#### [文本段落]
○ ○ ○ ○ ○

关于isSuitableForConstantFolding,sleep函数调用时是个反例,返回为false,类似于分析时是否应该评估该函数,具体的还需要再研究,以下是官方的解析,在IFunction.h中:
/** Should we evaluate this function while constant folding, if arguments are constants?
* Usually this is true. Notable counterexample is function 'sleep'.
* If we will call it during query analysis, we will sleep extra amount of time.
*/
virtual bool isSuitableForConstantFolding() const { return true; }
-
简单的无参数自定义函数sayHello():
先看执行效果:
select sayHello();
返回结果为:
hello clickhouse by iceyung test!
具体的实现代码:
sayHello.h:
#include <Functions/IFunction.h>
#include <Functions/FunctionHelpers.h>
#include <DataTypes/DataTypeString.h>
#include <DataTypes/DataTypesNumber.h>
namespace DB
{
class FunctionSayHello : public IFunction
{
public:
static constexpr auto name = "sayHello";
static FunctionPtr create(const Context &)
{
return std::make_shared<FunctionSayHello>();
}
/// Get the name of the function.

○ ○ ○ ○ ○

#### [所给资料]
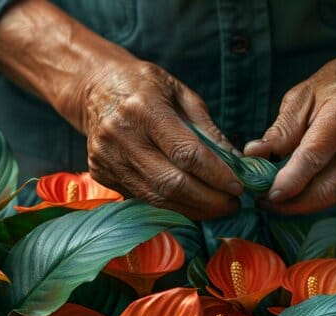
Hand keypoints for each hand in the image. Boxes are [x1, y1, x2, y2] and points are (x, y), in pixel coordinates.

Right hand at [76, 60, 242, 219]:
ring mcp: (107, 158)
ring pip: (157, 198)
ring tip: (218, 207)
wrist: (96, 87)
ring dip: (193, 208)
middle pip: (171, 183)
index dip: (216, 174)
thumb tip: (236, 162)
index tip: (239, 186)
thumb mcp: (180, 93)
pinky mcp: (101, 174)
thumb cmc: (145, 86)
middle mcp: (121, 136)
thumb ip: (207, 128)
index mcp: (143, 108)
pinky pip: (143, 198)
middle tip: (233, 204)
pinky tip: (191, 203)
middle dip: (208, 200)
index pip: (185, 153)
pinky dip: (172, 205)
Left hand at [245, 50, 335, 213]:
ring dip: (303, 205)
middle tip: (265, 202)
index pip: (313, 157)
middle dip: (292, 203)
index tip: (266, 194)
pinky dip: (319, 199)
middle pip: (326, 187)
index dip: (289, 181)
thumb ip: (281, 129)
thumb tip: (254, 155)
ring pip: (334, 196)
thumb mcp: (303, 95)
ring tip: (278, 201)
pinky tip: (301, 193)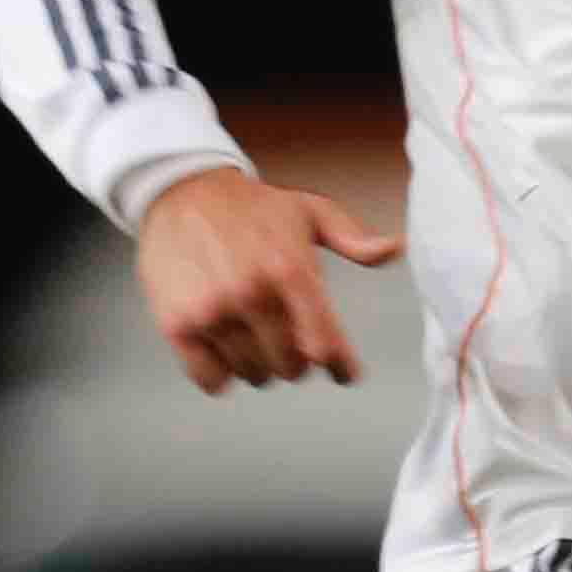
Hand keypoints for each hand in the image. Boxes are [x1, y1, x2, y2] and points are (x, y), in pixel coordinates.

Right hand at [135, 168, 401, 393]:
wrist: (180, 191)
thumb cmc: (251, 207)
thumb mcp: (310, 211)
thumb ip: (353, 237)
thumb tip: (393, 248)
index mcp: (290, 269)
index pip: (325, 341)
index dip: (340, 366)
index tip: (345, 374)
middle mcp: (252, 293)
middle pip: (292, 367)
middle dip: (296, 360)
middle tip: (289, 342)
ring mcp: (212, 311)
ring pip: (254, 375)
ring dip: (260, 366)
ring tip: (255, 338)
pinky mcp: (177, 324)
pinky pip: (211, 379)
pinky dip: (221, 375)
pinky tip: (225, 351)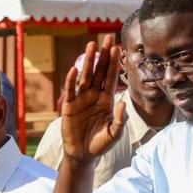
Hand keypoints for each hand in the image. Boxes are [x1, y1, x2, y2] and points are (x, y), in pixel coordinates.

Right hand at [60, 35, 126, 162]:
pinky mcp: (69, 105)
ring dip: (89, 61)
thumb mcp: (114, 134)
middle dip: (104, 55)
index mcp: (107, 100)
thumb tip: (123, 104)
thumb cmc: (100, 144)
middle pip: (100, 71)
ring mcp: (81, 99)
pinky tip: (74, 69)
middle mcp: (94, 95)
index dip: (115, 63)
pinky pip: (70, 90)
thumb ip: (120, 120)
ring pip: (86, 76)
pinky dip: (71, 80)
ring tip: (92, 45)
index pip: (112, 78)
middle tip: (108, 37)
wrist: (83, 155)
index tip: (118, 48)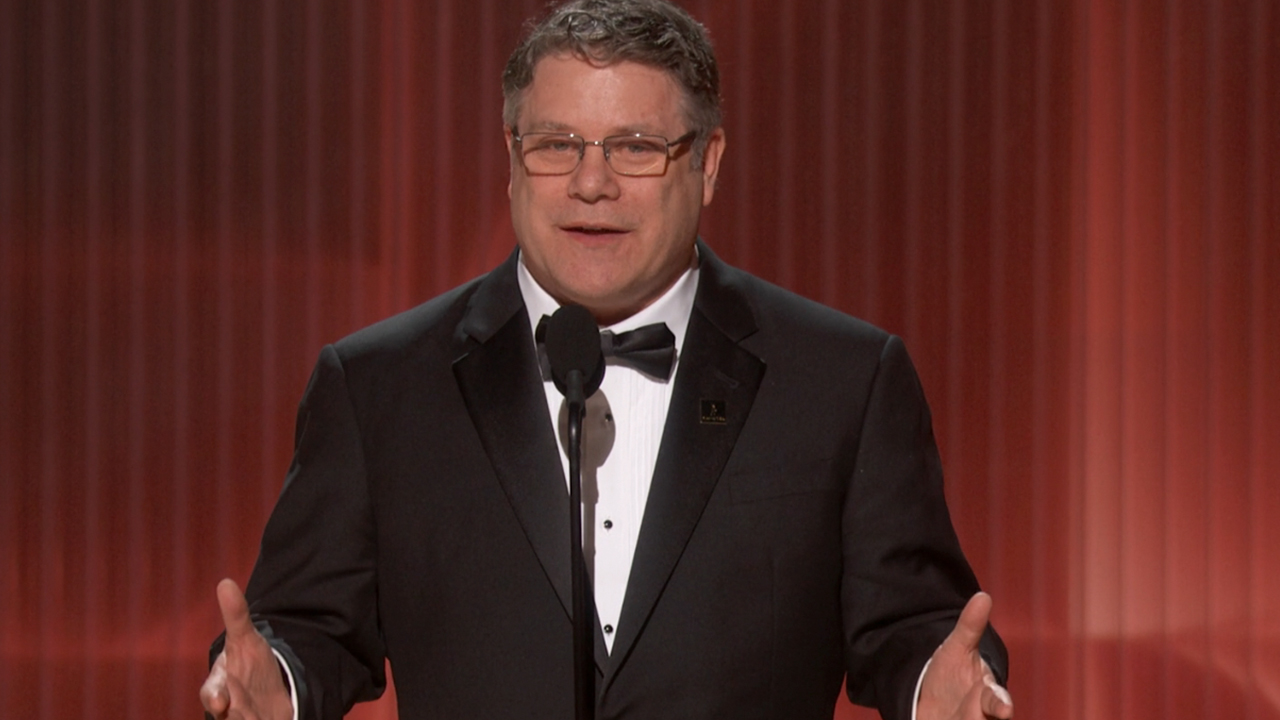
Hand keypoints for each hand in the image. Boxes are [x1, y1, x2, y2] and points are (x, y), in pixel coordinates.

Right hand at [199, 579, 293, 719]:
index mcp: (219, 689)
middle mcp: (229, 710)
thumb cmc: (248, 665)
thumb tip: (226, 582)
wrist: (263, 691)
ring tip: (259, 719)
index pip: (211, 694)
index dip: (215, 697)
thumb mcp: (245, 639)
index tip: (221, 701)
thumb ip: (236, 616)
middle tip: (240, 714)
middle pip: (229, 716)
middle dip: (235, 716)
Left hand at [916, 592, 1013, 719]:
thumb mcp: (956, 648)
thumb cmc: (952, 674)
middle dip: (980, 719)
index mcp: (986, 697)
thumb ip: (970, 626)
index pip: (997, 702)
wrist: (935, 698)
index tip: (1004, 708)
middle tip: (981, 716)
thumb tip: (983, 595)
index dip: (1001, 704)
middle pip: (985, 719)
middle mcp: (979, 717)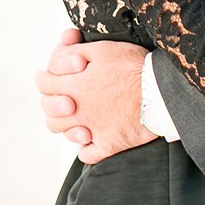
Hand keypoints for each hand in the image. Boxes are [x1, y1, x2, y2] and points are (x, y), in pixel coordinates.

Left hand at [34, 29, 156, 163]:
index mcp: (74, 86)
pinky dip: (87, 149)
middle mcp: (79, 110)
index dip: (44, 79)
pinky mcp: (110, 144)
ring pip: (67, 134)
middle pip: (51, 114)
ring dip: (68, 127)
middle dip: (53, 105)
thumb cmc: (132, 66)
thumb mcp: (101, 49)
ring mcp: (93, 130)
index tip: (48, 78)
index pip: (44, 85)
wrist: (160, 90)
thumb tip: (59, 52)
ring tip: (78, 120)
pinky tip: (91, 139)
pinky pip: (89, 154)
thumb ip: (73, 52)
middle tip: (65, 101)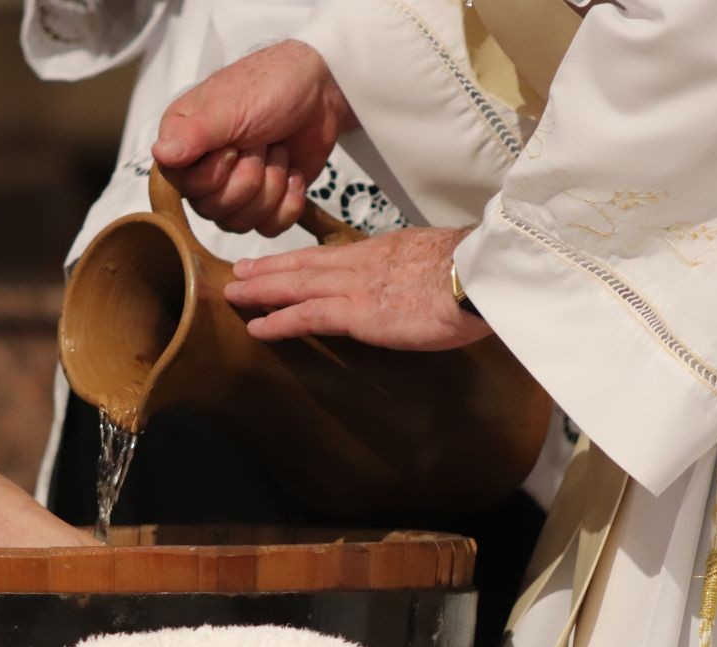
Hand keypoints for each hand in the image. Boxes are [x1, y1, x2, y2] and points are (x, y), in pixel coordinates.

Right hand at [153, 40, 356, 236]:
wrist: (321, 91)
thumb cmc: (270, 87)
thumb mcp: (229, 107)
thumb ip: (194, 134)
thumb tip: (161, 157)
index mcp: (184, 145)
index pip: (184, 189)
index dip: (214, 174)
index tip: (234, 145)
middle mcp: (204, 172)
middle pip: (214, 210)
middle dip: (249, 178)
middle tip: (263, 144)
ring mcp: (235, 192)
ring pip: (241, 223)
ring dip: (271, 186)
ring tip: (279, 153)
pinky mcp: (265, 204)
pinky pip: (269, 228)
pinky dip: (288, 202)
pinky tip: (293, 174)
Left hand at [223, 227, 492, 350]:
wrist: (481, 278)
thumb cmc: (477, 273)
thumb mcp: (445, 260)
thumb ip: (422, 270)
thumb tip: (423, 282)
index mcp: (385, 250)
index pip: (333, 253)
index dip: (302, 257)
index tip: (282, 260)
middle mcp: (363, 263)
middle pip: (306, 263)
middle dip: (271, 268)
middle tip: (241, 271)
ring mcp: (356, 287)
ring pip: (297, 285)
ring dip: (263, 290)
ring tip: (236, 293)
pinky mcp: (357, 313)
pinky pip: (307, 316)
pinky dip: (279, 321)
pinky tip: (257, 327)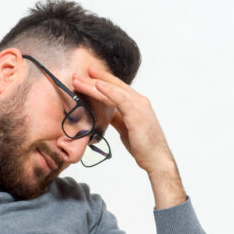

○ ○ ○ ○ ○

#### [练习内容]
a - 列出sayHello自定义函数一文中sayHello.h用#include引入的全部头文件。
b - 从sayHello自定义函数一文的最后一行之后往下续写。

#### [依次作答]
a -
Functions/IFunction.h
Functions/FunctionHelpers.h
DataTypes/DataTypeString.h
DataTypes/DataTypesNumber.h

b -
String getName() const override
{
return name;
}
size_t getNumberOfArguments() const override
{
return 0;
}
DataTypePtr getReturnTypeImpl(const DataTypes & /*arguments*/) const override
{
return std::make_shared<DataTypeString>();
}
void executeImpl(Block & block, const ColumnNumbers & /*arguments*/, size_t result, size_t /*input_rows_count*/) override
{
block.getByPosition(result).column = DataTypeString().createColumnConst(1, "hello clickhouse by iceyung test!");
}
};
}
sayHello.cpp:
#include <Functions/sayHello.h>
#include <Functions/FunctionFactory.h>
namespace DB
{
void registerFunctionSayHello(FunctionFactory & factory)
{
factory.registerFunction<FunctionSayHello>(FunctionFactory::CaseInsensitive);
}
}
简单分析:
cpp中registerFunctionSayHello注册函数,registerFunctionsString.cpp中注册该函数,当然你也可以在其它的文件中注册,注册比较简单,直接仿照正常的进行注册即可,此处不再赘述。
注意返回参数和返回类型的问题,返回的类型可在src的DataTypes中找到,最终executeImpl返回的类型为ColumnPtr类型,不能简单的输出,具体也可以看目前已有的函数的样例,找到符合自己的参数。
-
有参数自定义函数sayHello(String str):
分析同上,将传入的参数打印出,效果如下:
select sayHello('clickhouse args');
返回:
hello clickhouse args by iceyung test!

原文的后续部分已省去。